Вдруг он резко встряхнул головой; странный, не рассчитанный на реакцию жест. И преобразился, точно все происходившее до сих пор было лишь розыгрышем, шарадой, подготовленной заранее и педантично исполненной с начала до конца. Я опять потерял ориентировку. Оказывается, он вовсе не псих. Даже улыбнулся, и обезьяньи глаза чуть не превратились в беличьи.
Повернулся к столу.
– Давайте пить чай.
– Я хотел попросить стакан воды. Это…
– Вы хотели познакомиться со мной. Прошу вас. Жизнь коротка.
Я сел. Второй прибор предназначался мне. Появилась старуха в черной – от ветхости серой – одежде, с лицом морщинистым, как у индейской скво. Она косо тащила поднос с изящным серебряным заварным чайником, кипятком, сахарницей, ломтиками лимона на блюдце.
– Моя прислуга, Мария.
Он что-то сказал ей на безупречном греческом; я разобрал свое имя и название школы. Не поднимая глаз, старуха поклонилась и составила все на стол. С ловкостью завзятого фокусника Конхис сдернул с тарелки лоскут муслина. Под ним были сандвичи с огурцом. Он разлил чай и указал на лимон.
– Откуда вы меня знаете, г-н Конхис?
– Мою фамилию лучше произносить по-английски. Через «ч». – Отхлебнул из чашки. – Когда расспрашивают Гермеса, Зевс не остается в неведении.
– Боюсь, мой коллега вел себя невежливо.
– Вы, без сомнения, все обо мне выяснили.
– Выяснил немногое. Но тем великодушнее с вашей стороны.
Он посмотрел на море.
– Есть такое стихотворение времен династии Таи. – Необычный горловой звук. – «Здесь, на границе, листопад. И хоть в округе одни дикари, а ты – ты за тысячу миль отсюда, две чашки всегда на моем столе».
– Всегда? – улыбнулся я.
– Я видел вас в прошлое воскресенье.
– Так это вы оставили внизу вещи?
Кивнул.
– И сегодня утром тоже видел.
– Надеюсь, я не помешал вам купаться.
– Вовсе нет. Мой пляж там. – Махнул рукой в направлении гравийной площадки. – Мне нравится быть на берегу в одиночестве. Вам, как я понимаю, тоже. Ну хорошо. Ешьте сандвичи.

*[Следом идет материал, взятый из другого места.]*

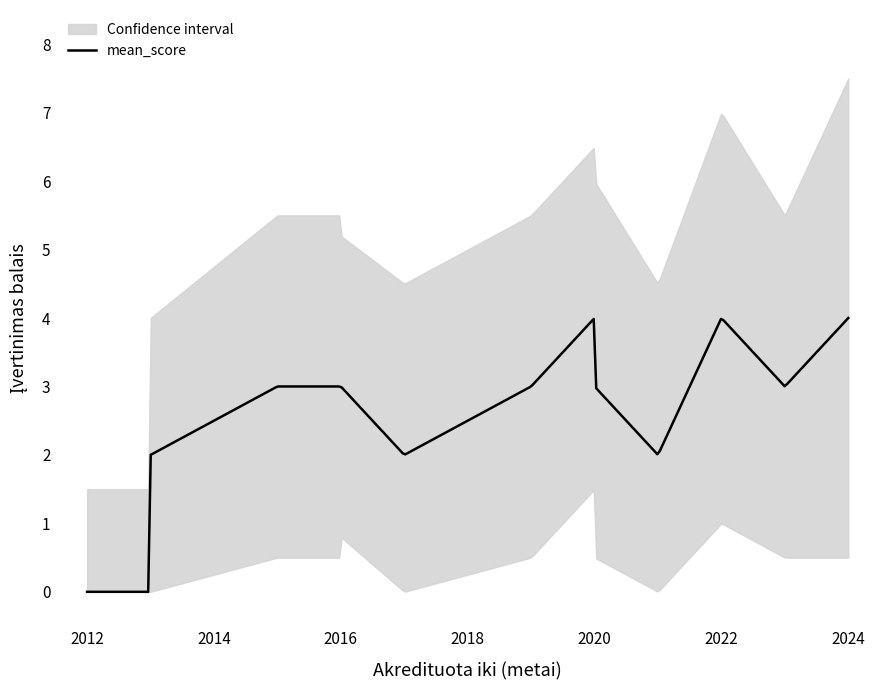

How many values in lower_bound are above zero?

10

Он подлил мне заварки. Крупные чайные листья были разорваны вручную и пахли дегтем, как все китайские сорта. На второй тарелке лежало курабье – сдобное печенье конической формы, обсыпанное сахарной пудрой. Я и позабыл, как вкусен настоящий чай; меня понемногу охватывала зависть человека, живущего на казенный счет, обходящегося казенной едой и удобствами, к вольному богатству власть имущих. Сходное чувство я испытал когда-то за чаепитием у старого холостяка преподавателя в колледже Магдалины; та же зависть к его квартире, библиотеке, ровному, выверенному, расчисленному бытию.
Попробовав курабье, я одобрительно кивнул.
– Вы не первый англичанин, который оценил стряпню Марии.
– А первый – Митфорд? – Цепкий взгляд. – Я виделся с ним в Лондоне.
Он подлил чаю.
– Ну и как вам капитан Митфорд?
– Не в моем вкусе.
– Он рассказывал обо мне?
– Самую малость. Ну, что… – Он не отводил глаз. – Сказал, что поссорился с вами.
– Общение с капитаном Митфордом доводило меня до того, что я начинал стыдиться своего английского происхождения.
А я-то решил, что раскусил его; во-первых, его выговор казался хоть и правильным, но старомодным, точно в последний раз он был в Англии много лет назад; да и наружность у него как у иностранца. Он был до жути – будто близнец – похож на Пикассо; десятилетия жаркого климата придали ему черты обезьяны и– ящерицы: типичный житель Средиземноморья, ценящий лишь голое естество.